Histone Deacetylase 6 Brain PET in Amyotrophic Lateral Sclerosis-Frontotemporal Spectrum Disorder.

OBJECTIVE

[F]EKZ-001 is a positron emission tomography (PET) tracer targeting histone deacetylase 6 (HDAC6), an enzyme responsible for intracellular transport and clearance of misfolded proteins. HDAC6 modulation is a promising treatment strategy in neurodegenerative disorders, including amyotrophic lateral sclerosis (ALS). Apart from motor symptoms, people with ALS (pwALS) can show a variable degree of cognitive impairment as part of the ALS-frontotemporal spectrum disorder (ALS-FTSD). This work assessed [F]EKZ-001 binding in pwALS with variable involvement of FTSD.

METHODS

Twenty-four pwALS (13M/11F, 61 ± 10 years) and 12 healthy controls (HC) (6M/6F, 58 ± 3 years) were included.

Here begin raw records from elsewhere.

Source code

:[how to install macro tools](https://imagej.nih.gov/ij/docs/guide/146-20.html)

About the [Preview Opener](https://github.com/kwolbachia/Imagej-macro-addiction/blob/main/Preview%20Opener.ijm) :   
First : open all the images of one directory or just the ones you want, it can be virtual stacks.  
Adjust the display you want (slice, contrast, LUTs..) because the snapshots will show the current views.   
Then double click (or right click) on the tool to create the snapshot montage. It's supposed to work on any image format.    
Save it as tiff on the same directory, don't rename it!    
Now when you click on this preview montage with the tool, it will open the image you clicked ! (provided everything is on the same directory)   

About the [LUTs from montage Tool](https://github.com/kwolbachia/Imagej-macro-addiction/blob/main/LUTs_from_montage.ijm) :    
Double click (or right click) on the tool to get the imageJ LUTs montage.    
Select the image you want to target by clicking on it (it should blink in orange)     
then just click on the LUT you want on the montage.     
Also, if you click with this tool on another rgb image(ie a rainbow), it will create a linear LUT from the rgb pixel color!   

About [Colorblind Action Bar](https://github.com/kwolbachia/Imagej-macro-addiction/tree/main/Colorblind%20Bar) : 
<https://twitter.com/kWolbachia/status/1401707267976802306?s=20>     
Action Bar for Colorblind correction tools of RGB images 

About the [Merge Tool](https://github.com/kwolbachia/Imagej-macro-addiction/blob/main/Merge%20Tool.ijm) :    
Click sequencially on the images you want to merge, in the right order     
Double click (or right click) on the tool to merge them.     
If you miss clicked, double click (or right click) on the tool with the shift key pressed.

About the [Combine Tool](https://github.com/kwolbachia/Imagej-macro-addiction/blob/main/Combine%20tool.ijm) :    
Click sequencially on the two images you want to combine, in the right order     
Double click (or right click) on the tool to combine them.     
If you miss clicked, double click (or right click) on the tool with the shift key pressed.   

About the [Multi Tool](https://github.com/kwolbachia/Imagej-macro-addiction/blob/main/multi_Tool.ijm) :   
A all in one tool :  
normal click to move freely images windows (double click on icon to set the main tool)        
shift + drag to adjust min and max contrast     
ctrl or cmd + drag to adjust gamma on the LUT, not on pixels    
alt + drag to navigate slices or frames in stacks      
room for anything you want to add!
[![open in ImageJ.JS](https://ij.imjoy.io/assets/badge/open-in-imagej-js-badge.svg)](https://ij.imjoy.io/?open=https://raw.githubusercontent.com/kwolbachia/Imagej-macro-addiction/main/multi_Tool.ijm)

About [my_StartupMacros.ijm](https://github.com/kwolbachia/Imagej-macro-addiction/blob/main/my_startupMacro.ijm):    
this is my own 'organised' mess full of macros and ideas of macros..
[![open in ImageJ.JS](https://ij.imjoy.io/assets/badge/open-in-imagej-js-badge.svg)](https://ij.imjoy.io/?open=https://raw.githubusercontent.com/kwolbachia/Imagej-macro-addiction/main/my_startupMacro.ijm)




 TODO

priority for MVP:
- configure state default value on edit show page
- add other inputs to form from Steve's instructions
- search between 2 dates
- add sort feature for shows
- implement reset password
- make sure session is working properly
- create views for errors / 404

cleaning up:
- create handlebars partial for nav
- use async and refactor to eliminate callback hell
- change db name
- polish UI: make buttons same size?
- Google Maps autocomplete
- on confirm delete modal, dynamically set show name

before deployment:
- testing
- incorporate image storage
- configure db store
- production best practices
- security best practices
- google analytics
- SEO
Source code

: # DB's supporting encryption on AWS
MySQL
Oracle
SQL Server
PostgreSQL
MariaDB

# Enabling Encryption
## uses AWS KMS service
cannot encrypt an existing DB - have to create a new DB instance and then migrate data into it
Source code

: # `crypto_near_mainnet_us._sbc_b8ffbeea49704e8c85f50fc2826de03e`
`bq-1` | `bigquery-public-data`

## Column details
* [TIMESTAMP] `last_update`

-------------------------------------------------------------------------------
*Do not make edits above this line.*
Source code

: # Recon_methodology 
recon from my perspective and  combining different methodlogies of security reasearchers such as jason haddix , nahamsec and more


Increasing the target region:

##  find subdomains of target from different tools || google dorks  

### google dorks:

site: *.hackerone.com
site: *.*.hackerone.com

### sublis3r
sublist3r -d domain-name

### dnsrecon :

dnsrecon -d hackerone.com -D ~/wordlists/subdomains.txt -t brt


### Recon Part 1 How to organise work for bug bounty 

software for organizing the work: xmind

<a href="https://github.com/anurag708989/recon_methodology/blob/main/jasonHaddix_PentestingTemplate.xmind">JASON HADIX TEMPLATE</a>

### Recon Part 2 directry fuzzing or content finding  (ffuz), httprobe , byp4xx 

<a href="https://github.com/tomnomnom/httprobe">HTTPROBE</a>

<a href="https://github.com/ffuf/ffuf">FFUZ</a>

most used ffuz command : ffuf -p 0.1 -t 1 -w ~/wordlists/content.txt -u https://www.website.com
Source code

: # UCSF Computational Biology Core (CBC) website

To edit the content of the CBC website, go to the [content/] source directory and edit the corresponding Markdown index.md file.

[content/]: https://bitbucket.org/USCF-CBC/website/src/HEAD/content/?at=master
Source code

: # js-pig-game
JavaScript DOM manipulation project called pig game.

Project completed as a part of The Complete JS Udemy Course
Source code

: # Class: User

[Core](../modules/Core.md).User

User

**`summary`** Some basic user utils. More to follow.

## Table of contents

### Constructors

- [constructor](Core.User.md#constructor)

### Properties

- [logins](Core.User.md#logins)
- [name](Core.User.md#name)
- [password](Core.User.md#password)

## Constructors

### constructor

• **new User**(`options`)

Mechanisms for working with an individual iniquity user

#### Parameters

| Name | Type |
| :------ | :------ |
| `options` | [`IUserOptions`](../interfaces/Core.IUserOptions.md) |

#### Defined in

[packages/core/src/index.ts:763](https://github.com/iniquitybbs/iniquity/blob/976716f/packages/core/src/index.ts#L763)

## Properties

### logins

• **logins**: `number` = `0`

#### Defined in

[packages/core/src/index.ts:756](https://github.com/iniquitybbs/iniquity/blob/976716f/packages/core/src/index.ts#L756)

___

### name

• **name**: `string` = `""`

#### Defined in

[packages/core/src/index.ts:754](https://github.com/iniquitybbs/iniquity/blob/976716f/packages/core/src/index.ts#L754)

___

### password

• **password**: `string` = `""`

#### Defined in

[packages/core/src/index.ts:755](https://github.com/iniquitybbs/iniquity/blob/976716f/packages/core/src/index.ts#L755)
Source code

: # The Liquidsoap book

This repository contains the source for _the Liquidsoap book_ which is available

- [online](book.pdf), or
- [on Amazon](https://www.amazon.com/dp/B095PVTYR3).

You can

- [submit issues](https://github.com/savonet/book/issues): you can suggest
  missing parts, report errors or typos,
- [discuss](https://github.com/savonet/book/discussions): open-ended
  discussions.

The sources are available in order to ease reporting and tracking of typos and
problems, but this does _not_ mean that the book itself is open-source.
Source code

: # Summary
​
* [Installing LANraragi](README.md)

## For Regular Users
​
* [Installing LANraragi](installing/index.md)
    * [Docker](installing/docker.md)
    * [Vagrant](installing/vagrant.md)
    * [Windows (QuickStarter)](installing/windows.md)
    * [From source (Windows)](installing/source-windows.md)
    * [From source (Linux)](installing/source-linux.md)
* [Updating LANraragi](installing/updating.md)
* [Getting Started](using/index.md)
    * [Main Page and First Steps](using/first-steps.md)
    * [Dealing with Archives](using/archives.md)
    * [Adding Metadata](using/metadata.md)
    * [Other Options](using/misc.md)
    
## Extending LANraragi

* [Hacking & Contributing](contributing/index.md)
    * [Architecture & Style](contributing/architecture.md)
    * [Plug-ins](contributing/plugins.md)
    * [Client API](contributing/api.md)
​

Thirteen pwALS were cognitively normal (ALS-CN), and eleven pwALS presented with FTSD (ALS-FTSD) ranging from mild cognitive or behavioral impairment to FTD, according to their performance on the Edinburgh cognitive and behavioral ALS screen (ECAS). All subjects underwent dynamic PET-MR imaging with arterial sampling, and regional distribution volumes (V) were calculated using a Logan graphical analysis.

RESULTS

[F]EKZ-001 V was significantly lower in pwALS compared to HC. For ALS-CN, the largest reduction was found in the brainstem. For ALS-FTSD, reductions were more widespread in both gray and white matter. No differences in V were found between pwALS with and without a C9orf72 mutation. [F]EKZ-001 V was not correlated with ECAS scores, age, or disease duration.

INTERPRETATION

[F]EKZ-001 binding is lower throughout the brain in pwALS compared to HC. This may be related to a compensatory mechanism to repair intracellular transport defects in ALS or to reduced HDAC6 enzyme availability for [F]EKZ-001 binding due to sequestration of HDAC6 within protein aggregates.